Code général des impôts 2012 : Lois, arrêtés et circulaires d’application du CGI 2013
Loi n° 2012-32 du 31 décembre 2012 modifiant diverses dispositions législatives relatives aux régimes fiscaux particuliers
Exposé des motifs
L'étude sur les dépenses fiscales réalisée au titre des années 2008 et 2009 par les services du Ministère de l'Économie et des Finances a révélé une multiplicité de mesures de dépenses fiscales dont le coût financier est très important en proportion des recettes budgétaires des mêmes années. De même, il a été noté une forte dispersion de ces mesures contenues dans plusieurs textes de loi. Ainsi, si le Code général des impôts renferme l'ensemble de la législation fiscale de droit commun, le dispositif dérogatoire est contenu dans des textes épars; ce qui est de nature à entraver la cohérence du système fiscal et à créer une situation qui n'assure pas aux opérateurs économiques désireux d'investir au Sénégal les meilleures conditions de choix du régime fiscal le plus approprié.
Par ailleurs, dans un contexte de rareté des ressources, cette dispersion de la législation fiscale empêche le département chargé des Finances de l'État d'avoir une parfaite maîtrise de l'instrument principal de mobilisation des ressources publiques que constitue l'impôt. En effet, l'essentiel des dépenses fiscales à vocation économique étant contenu dans des textes dont d'autres ministères sont dépositaires, il est très difficile, voire impossible pour le ministère chargé des Finances d'en assurer le contrôle. Ces dépenses comptent également parmi les plus importantes et les plus coûteuses pour le budget de l'État.

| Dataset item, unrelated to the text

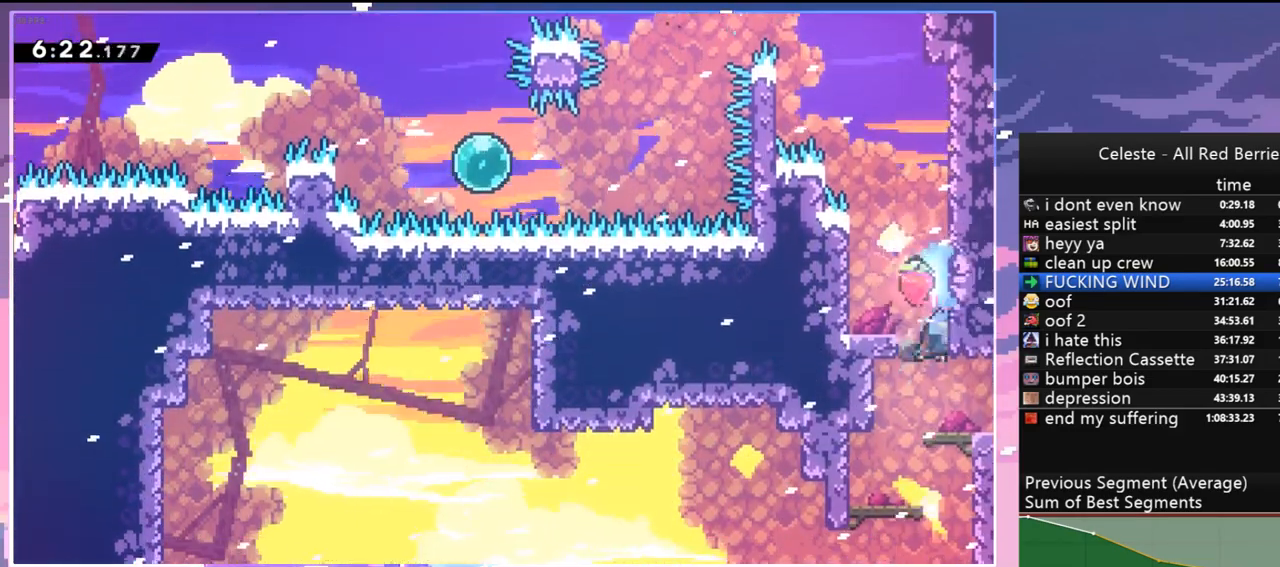
{"keys": ["down", "jump", "right"], "events": [[67, "right", "down"], [167, "dash", "down"], [250, "dash", "up"], [300, "jump", "down"], [350, "jump", "up"], [483, "jump", "down"]]}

Dès lors, il est apparu nécessaire de rassembler toutes les dispositions de fiscalité intérieure dans le Code général des impôts pour en faire le siège unique de toute la législation fiscale. Cette opération est nécessaire pour rationaliser les dépenses fiscales, dans une perspective d'éliminer toutes les distorsions induites par celles-ci et d'instaurer une fiscalité de droit commun incitative. La mise en place d'un droit commun incitatif, c'est-à-dire des règles fiscales communes applicables à tous, participe d'un souci de doter notre pays d'un système fiscal favorable à la fois à la mobilisation optimale des ressources publiques pour le développement économique et social et à l'amélioration de l'environnement des affaires.

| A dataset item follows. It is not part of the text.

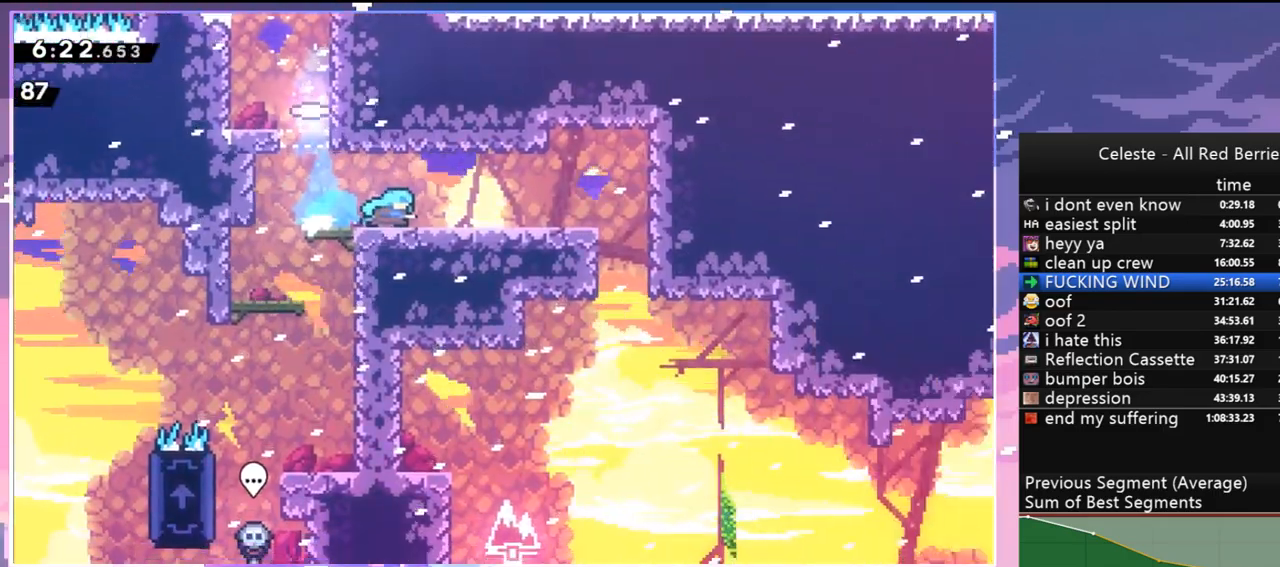
{"keys": ["down", "jump", "right"], "events": [[183, "down", "up"], [183, "jump", "up"], [450, "down", "down"], [450, "jump", "down"]]}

Ce travail de consolidation du dispositif fiscal se traduit par la transposition de l'ensemble des dispositions de fiscalité intérieure relatives aux régimes fiscaux particuliers dans le nouveau Code général des impôts. Dans la pratique, à l'exception de celles concernant le Code minier qui vont faire l'objet d'une transposition « à droit constant», toutes les autres dispositions seront intégrées au dispositif de droit commun incitatif en remplaçant les avantages fiscaux qu'elles contiennent par de nouvelles incitations aux mécanismes plus souples et mieux adaptés. Ne sont toutefois pas concernées par ce transfert, les dispositions de fiscalité intérieure contenues dans la loi n° 2007-16 du 16 juillet 2008, portant création de la Zone économique spéciale intégrée (ZESI).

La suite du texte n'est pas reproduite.